Classification under imbalanced conditions is one of the current challenges in data mining research, triggered by the needs of specific application domains. All traditional algorithms are affected to some extent by the class imbalance problem. Also, the correct choice of the metric (or combination of metrics) to assess – and ultimately improve, is essential for the success of a data mining effort in such areas, since most of the time improving one metric degrades others.

A series of methods which deal with the class imbalance have been proposed in the literature over the last years. Sampling strategies are important because they can be used as pre-processing strategies. However, some approaches are difficult to employ by a less experienced user – e.g. some require to set the amount of sampling. Most importantly, to maximize their effect, they need to be matched to the specific classifier employed. Modifications to basic algorithms have also been proposed in the literature, with good performance improvements, but each is restricted to a specific class of techniques.

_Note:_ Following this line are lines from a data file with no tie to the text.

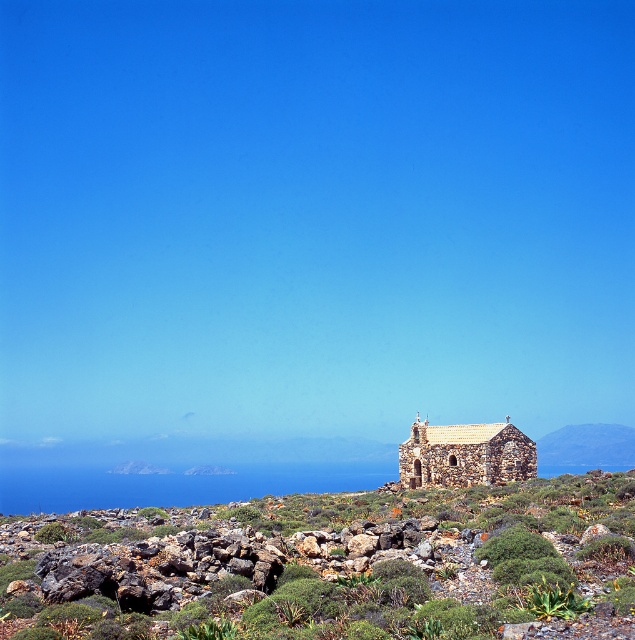
You are a photographer standing at the edge of the coastal landscape. You want to capture a photo of the green mossy rocks at center from a distance of exactly 60 meters. Based on the scene description, can you position yourself close enough to achieve this?

The green mossy rocks at center are located 61.54 meters away from the camera. Since 61.54 meters is slightly more than 60 meters, you cannot position yourself close enough to capture the photo from exactly 60 meters away.

Consider the image. You are standing at the base of the stone chapel in the coastal landscape. You notice two points marked on the ground in front of you. The first point is at coordinates point (128, 522) and the second is at point (401, 442). If you were to walk towards the sea, which point would you encounter first?

The point at coordinates point (128, 522) is in front of point (401, 442), so you would encounter point (128, 522) first as you walk towards the sea.

You are a tourist standing in front of the stone textured church at center and the green mossy rocks at center. Which object is taller?

The stone textured church at center is taller than the green mossy rocks at center.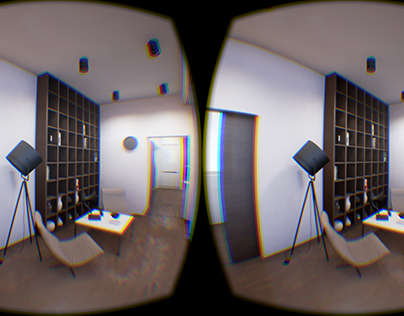
The image size is (404, 316). Find the location of `lamp shade`. lamp shade is located at coordinates click(315, 153), click(15, 158).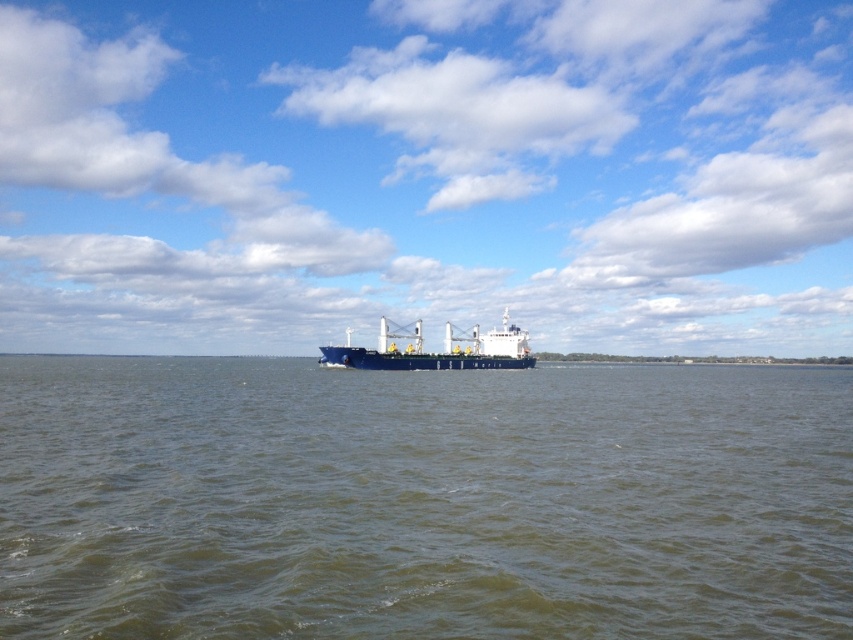
Question: Among these points, which one is farthest from the camera?

Choices:
 (A) (247, 417)
 (B) (379, 324)

Answer: (B)

Question: Can you confirm if greenish water at center is positioned to the right of blue matte cargo ship at center?

Choices:
 (A) yes
 (B) no

Answer: (A)

Question: Is greenish water at center behind blue matte cargo ship at center?

Choices:
 (A) no
 (B) yes

Answer: (A)

Question: Is greenish water at center to the left of blue matte cargo ship at center from the viewer's perspective?

Choices:
 (A) yes
 (B) no

Answer: (B)

Question: Which point is closer to the camera?

Choices:
 (A) greenish water at center
 (B) blue matte cargo ship at center

Answer: (A)

Question: Which point is farther from the camera taking this photo?

Choices:
 (A) (424, 368)
 (B) (393, 406)

Answer: (A)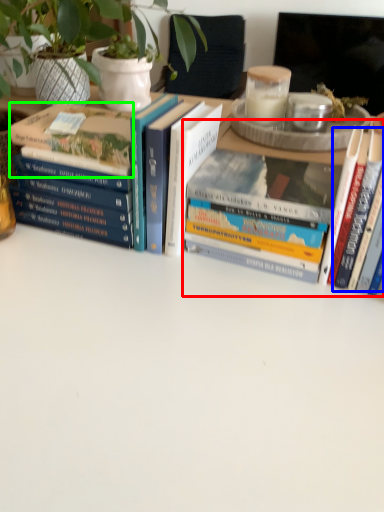
Question: Based on their relative distances, which object is nearer to book (highlighted by a red box)? Choose from book (highlighted by a blue box) and book (highlighted by a green box).

Choices:
 (A) book
 (B) book

Answer: (A)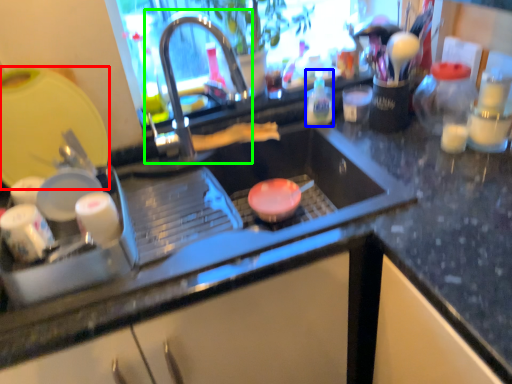
Question: Which object is positioned closest to appliance (highlighted by a red box)? Select from bottle (highlighted by a blue box) and tap (highlighted by a green box).

Choices:
 (A) bottle
 (B) tap

Answer: (B)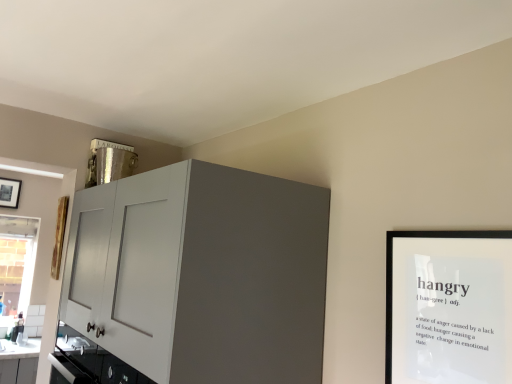
Question: Looking at the image, does black matte picture frame at upper right seem bigger or smaller compared to matte white cabinet at upper left?

Choices:
 (A) small
 (B) big

Answer: (A)

Question: From the image's perspective, is black matte picture frame at upper right positioned above or below matte white cabinet at upper left?

Choices:
 (A) below
 (B) above

Answer: (B)

Question: Which of these objects is positioned farthest from the matte white cabinet at upper left?

Choices:
 (A) clear glass window at lower left
 (B) black matte picture frame at upper right

Answer: (A)

Question: Considering the real-world distances, which object is farthest from the matte white cabinet at upper left?

Choices:
 (A) clear glass window at lower left
 (B) black matte picture frame at upper right

Answer: (A)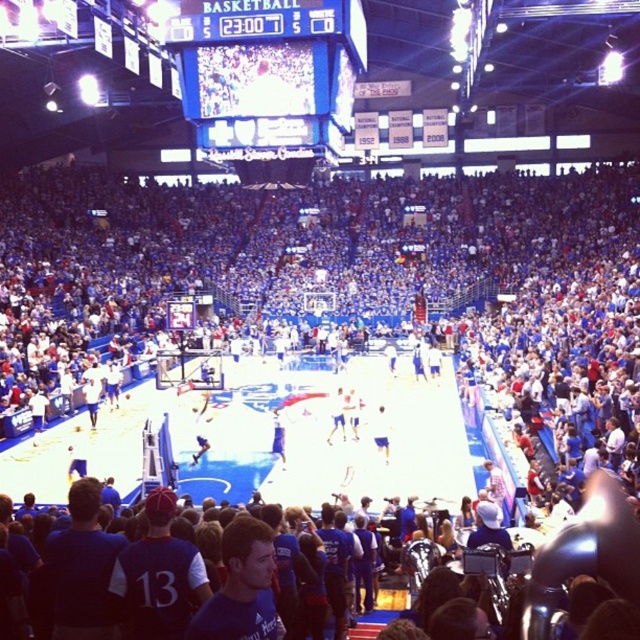
Question: Can you confirm if white jersey at center is smaller than blue jersey at center?

Choices:
 (A) no
 (B) yes

Answer: (A)

Question: Which object is positioned closest to the white fabric jersey at center?

Choices:
 (A) blue glossy scoreboard at upper center
 (B) blue fabric shorts at center

Answer: (B)

Question: Which of the following is the farthest from the observer?

Choices:
 (A) (372, 429)
 (B) (278, 445)
 (C) (280, 136)
 (D) (84, 381)

Answer: (C)

Question: Does blue glossy scoreboard at upper center appear under blue jersey at center?

Choices:
 (A) yes
 (B) no

Answer: (B)

Question: Estimate the real-world distances between objects in this image. Which object is closer to the blue fabric shorts at center?

Choices:
 (A) blue jersey at center
 (B) white fabric jersey at center
 (C) blue glossy scoreboard at upper center

Answer: (B)

Question: Is white jersey at center positioned behind blue jersey at center?

Choices:
 (A) yes
 (B) no

Answer: (B)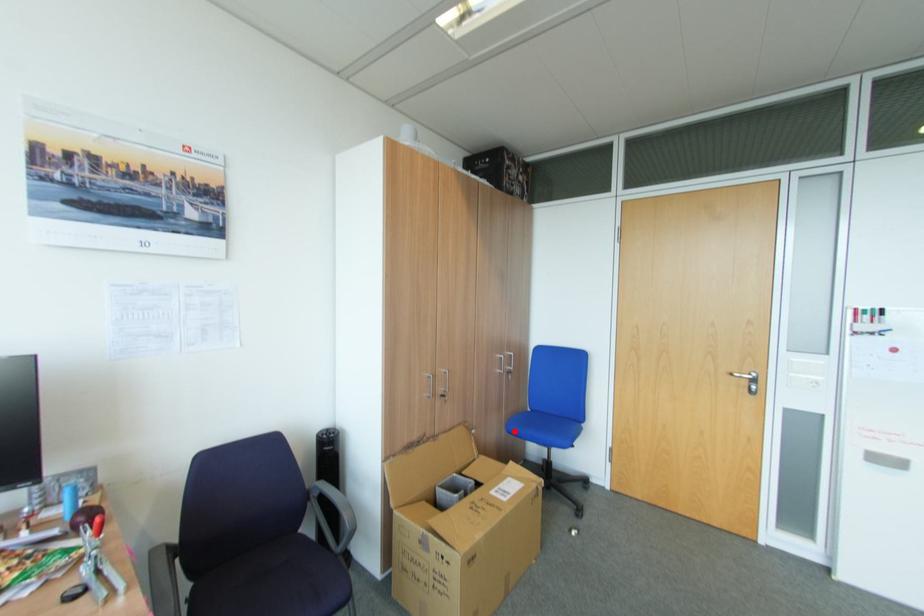
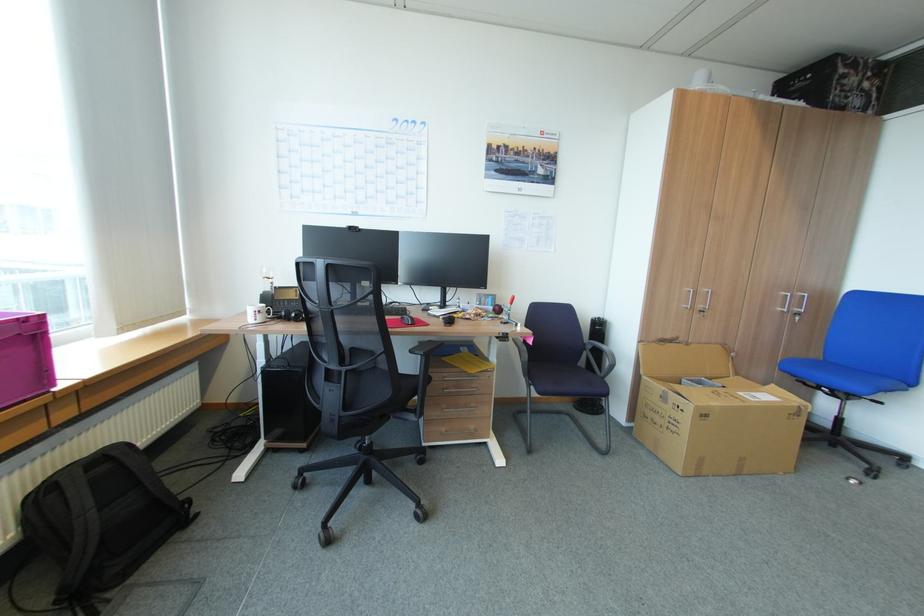
In the second image, find the point that corresponds to the highlighted location in the first image.

(786, 370)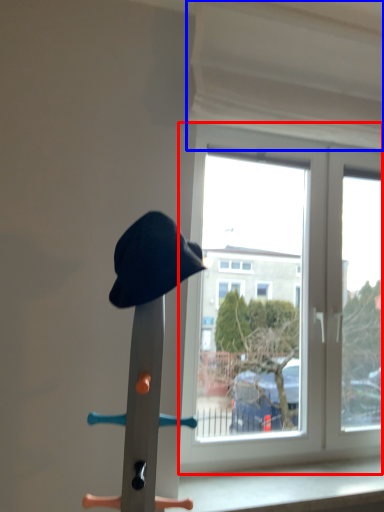
Question: Which point is closer to the camera, window (highlighted by a red box) or curtain (highlighted by a blue box)?

Choices:
 (A) window
 (B) curtain

Answer: (B)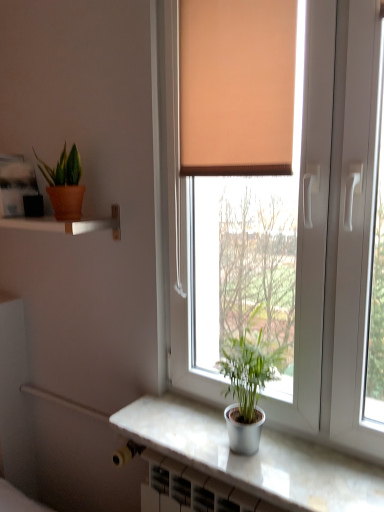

In this paper we propose a general hybrid strategy for improving the performance of classifiers in imbalanced problems. The method, Evolutionary Cost-Sensitive Balancing (ECSB), is a meta-approach, which can be employed with any error-reduction classifier. Two strategies are followed by the method simultaneously: tune the base classifier’s parameters and use a cost-sensitive meta-classifier to adapt to the imbalance. A great advantage of the method, besides its generality, is that it needs little knowledge of the base classifier; instead, it requires specific knowledge of the domain to select the appropriate fitness measure.

We have performed several evaluations on benchmark data, to compare ECSB with current state of the art strategies for imbalanced classification. The results have demonstrated the following:

  • ECSB significantly improves the performance of the base classifiers, achieving superior results to sampling with SMOTE or adapting the algorithm to the imbalance via evolutionary parameter selection;

  • ECSB achieves superior results to current prominent approaches in literature: SMOTE and Evolutionary Under-Sampling;

  • the most successful cost-sensitive strategy is predicting the class with minimum expected misclassification cost, instead of the most likely class (CS);

  • balanced metrics are generally appropriate as fitness functions (except for the F-measure).

Our current focus is on adding an extra layer to the genetic search component, which will focus on finding the most suitable GA parameters for the given problem.